━━━━━ Extracted entries
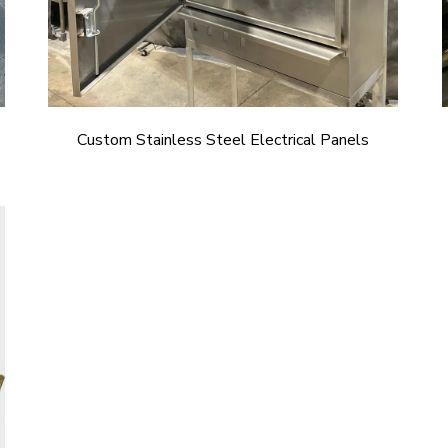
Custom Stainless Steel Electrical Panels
━━━━━━━━━━
━━━━━ Extracted entries
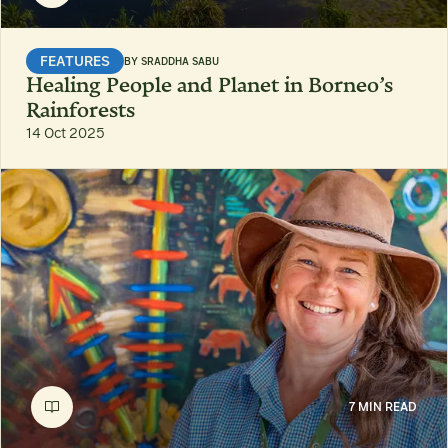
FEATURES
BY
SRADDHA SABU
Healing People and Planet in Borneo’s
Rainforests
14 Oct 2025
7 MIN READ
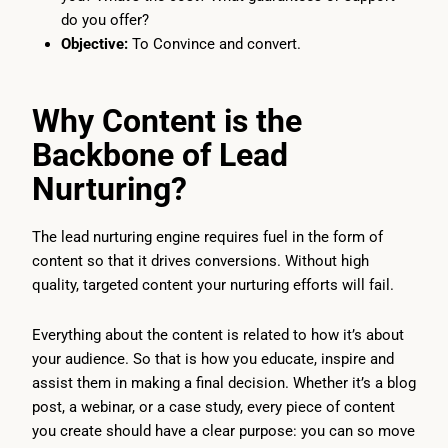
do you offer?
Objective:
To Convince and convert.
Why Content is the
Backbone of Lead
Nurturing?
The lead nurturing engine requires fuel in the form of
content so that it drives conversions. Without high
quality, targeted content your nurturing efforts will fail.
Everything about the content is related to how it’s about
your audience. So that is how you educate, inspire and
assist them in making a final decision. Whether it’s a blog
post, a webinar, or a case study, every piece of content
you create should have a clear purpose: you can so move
━━━━━━━━━━
Instruction -> A line belongs in the answer if it contains the word "your"; copy every such line from the data above.

Answer to the exercise ->
quality, targeted content your nurturing efforts will fail.
your audience. So that is how you educate, inspire and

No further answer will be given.